Saved data entries -
Start of Block

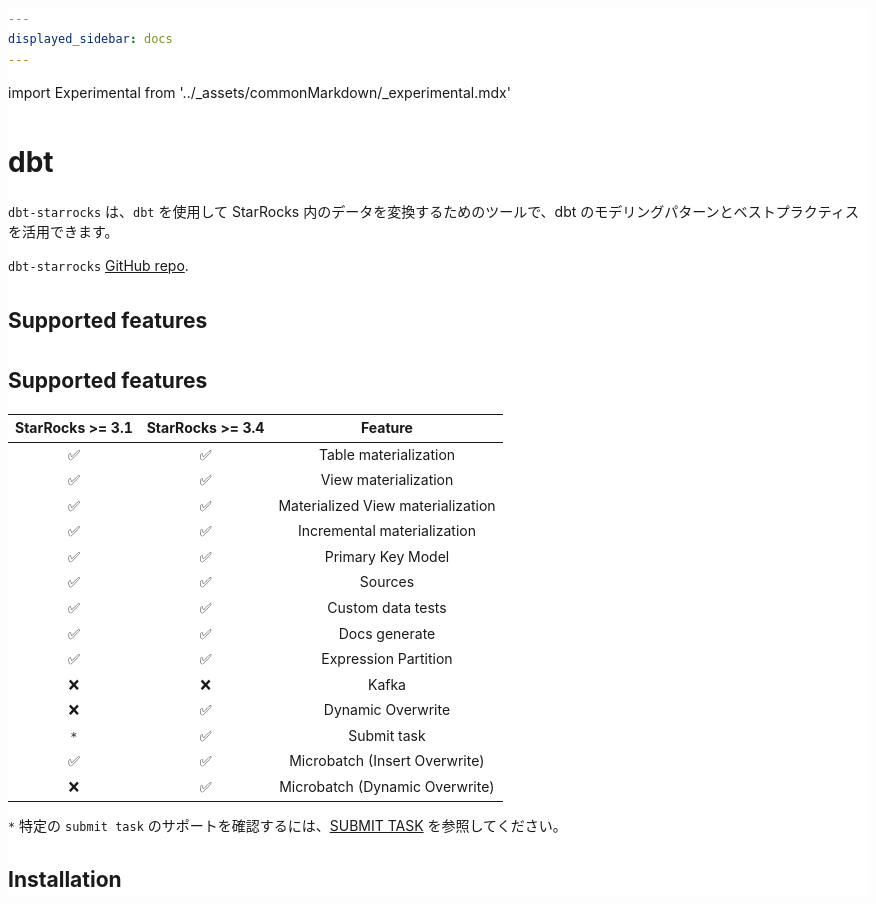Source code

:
 ```yaml
---
displayed_sidebar: docs
---
```


import Experimental from '../_assets/commonMarkdown/_experimental.mdx'

# dbt

`dbt-starrocks` は、`dbt` を使用して StarRocks 内のデータを変換するためのツールで、dbt のモデリングパターンとベストプラクティスを活用できます。

`dbt-starrocks` [GitHub repo](https://github.com/StarRocks/dbt-starrocks).

<Experimental />

## Supported features

## Supported features

| StarRocks >= 3.1 | StarRocks >= 3.4 |              Feature              |
|:----------------:|:----------------:|:---------------------------------:|
|        ✅        |        ✅         |       Table materialization       |
|        ✅        |        ✅         |       View materialization        |
|        ✅        |        ✅         | Materialized View materialization |
|        ✅        |        ✅         |    Incremental materialization    |
|        ✅        |        ✅         |         Primary Key Model         |
|        ✅        |        ✅         |              Sources              |
|        ✅        |        ✅         |         Custom data tests         |
|        ✅        |        ✅         |           Docs generate           |
|        ✅        |        ✅         |       Expression Partition        |
|        ❌        |        ❌         |               Kafka               |
|        ❌        |        ✅         |         Dynamic Overwrite         |
|        `*`       |        ✅         |            Submit task            |
|        ✅        |        ✅         |  Microbatch (Insert Overwrite)   |
|        ❌        |        ✅         | Microbatch (Dynamic Overwrite)   |

`*` 特定の `submit task` のサポートを確認するには、[SUBMIT TASK](../sql-reference/sql-statements/loading_unloading/ETL/SUBMIT_TASK.md) を参照してください。

## Installation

End of Block

Goal of the exercise -
What you return must match the data above exactly, with no images included.

Output of the exercise -
Source code

:
 ```yaml
---
displayed_sidebar: docs
---
```


import Experimental from '../_assets/commonMarkdown/_experimental.mdx'

# dbt

`dbt-starrocks` は、`dbt` を使用して StarRocks 内のデータを変換するためのツールで、dbt のモデリングパターンとベストプラクティスを活用できます。

`dbt-starrocks` [GitHub repo](https://github.com/StarRocks/dbt-starrocks).

<Experimental />

## Supported features

## Supported features

| StarRocks >= 3.1 | StarRocks >= 3.4 |              Feature              |
|:----------------:|:----------------:|:---------------------------------:|
|        ✅        |        ✅         |       Table materialization       |
|        ✅        |        ✅         |       View materialization        |
|        ✅        |        ✅         | Materialized View materialization |
|        ✅        |        ✅         |    Incremental materialization    |
|        ✅        |        ✅         |         Primary Key Model         |
|        ✅        |        ✅         |              Sources              |
|        ✅        |        ✅         |         Custom data tests         |
|        ✅        |        ✅         |           Docs generate           |
|        ✅        |        ✅         |       Expression Partition        |
|        ❌        |        ❌         |               Kafka               |
|        ❌        |        ✅         |         Dynamic Overwrite         |
|        `*`       |        ✅         |            Submit task            |
|        ✅        |        ✅         |  Microbatch (Insert Overwrite)   |
|        ❌        |        ✅         | Microbatch (Dynamic Overwrite)   |

`*` 特定の `submit task` のサポートを確認するには、[SUBMIT TASK](../sql-reference/sql-statements/loading_unloading/ETL/SUBMIT_TASK.md) を参照してください。

## Installation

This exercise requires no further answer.